Send back the entries below exactly as they appear.

:: STORED DATA ::

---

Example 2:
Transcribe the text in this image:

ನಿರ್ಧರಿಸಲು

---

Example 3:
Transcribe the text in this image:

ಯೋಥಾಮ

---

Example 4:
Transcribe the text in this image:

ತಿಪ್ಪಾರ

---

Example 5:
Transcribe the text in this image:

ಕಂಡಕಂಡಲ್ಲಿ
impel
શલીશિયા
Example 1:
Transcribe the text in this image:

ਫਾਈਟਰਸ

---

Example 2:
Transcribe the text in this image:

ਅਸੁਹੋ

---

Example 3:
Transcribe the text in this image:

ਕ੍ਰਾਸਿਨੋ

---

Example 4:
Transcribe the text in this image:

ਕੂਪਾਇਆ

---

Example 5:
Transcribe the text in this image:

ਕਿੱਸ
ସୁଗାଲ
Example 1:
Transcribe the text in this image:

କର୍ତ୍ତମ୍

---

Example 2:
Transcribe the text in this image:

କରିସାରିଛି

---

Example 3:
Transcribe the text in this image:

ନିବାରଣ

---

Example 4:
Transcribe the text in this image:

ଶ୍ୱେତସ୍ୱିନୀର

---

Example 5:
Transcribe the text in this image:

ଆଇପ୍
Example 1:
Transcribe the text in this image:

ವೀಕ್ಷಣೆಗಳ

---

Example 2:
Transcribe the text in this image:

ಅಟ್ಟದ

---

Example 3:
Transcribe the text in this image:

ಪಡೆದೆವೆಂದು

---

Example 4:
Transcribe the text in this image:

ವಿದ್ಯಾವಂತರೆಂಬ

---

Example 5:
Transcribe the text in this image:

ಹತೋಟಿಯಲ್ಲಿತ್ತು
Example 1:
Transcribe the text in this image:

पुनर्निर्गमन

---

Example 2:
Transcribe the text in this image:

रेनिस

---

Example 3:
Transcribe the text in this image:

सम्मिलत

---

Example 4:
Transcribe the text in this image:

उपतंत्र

:::

## ANSWER TO THIS TASK:
---

Example 2:
Transcribe the text in this image:

ನಿರ್ಧರಿಸಲು

---

Example 3:
Transcribe the text in this image:

ಯೋಥಾಮ

---

Example 4:
Transcribe the text in this image:

ತಿಪ್ಪಾರ

---

Example 5:
Transcribe the text in this image:

ಕಂಡಕಂಡಲ್ಲಿ
impel
શલીશિયા
Example 1:
Transcribe the text in this image:

ਫਾਈਟਰਸ

---

Example 2:
Transcribe the text in this image:

ਅਸੁਹੋ

---

Example 3:
Transcribe the text in this image:

ਕ੍ਰਾਸਿਨੋ

---

Example 4:
Transcribe the text in this image:

ਕੂਪਾਇਆ

---

Example 5:
Transcribe the text in this image:

ਕਿੱਸ
ସୁଗାଲ
Example 1:
Transcribe the text in this image:

କର୍ତ୍ତମ୍

---

Example 2:
Transcribe the text in this image:

କରିସାରିଛି

---

Example 3:
Transcribe the text in this image:

ନିବାରଣ

---

Example 4:
Transcribe the text in this image:

ଶ୍ୱେତସ୍ୱିନୀର

---

Example 5:
Transcribe the text in this image:

ଆଇପ୍
Example 1:
Transcribe the text in this image:

ವೀಕ್ಷಣೆಗಳ

---

Example 2:
Transcribe the text in this image:

ಅಟ್ಟದ

---

Example 3:
Transcribe the text in this image:

ಪಡೆದೆವೆಂದು

---

Example 4:
Transcribe the text in this image:

ವಿದ್ಯಾವಂತರೆಂಬ

---

Example 5:
Transcribe the text in this image:

ಹತೋಟಿಯಲ್ಲಿತ್ತು
Example 1:
Transcribe the text in this image:

पुनर्निर्गमन

---

Example 2:
Transcribe the text in this image:

रेनिस

---

Example 3:
Transcribe the text in this image:

सम्मिलत

---

Example 4:
Transcribe the text in this image:

उपतंत्र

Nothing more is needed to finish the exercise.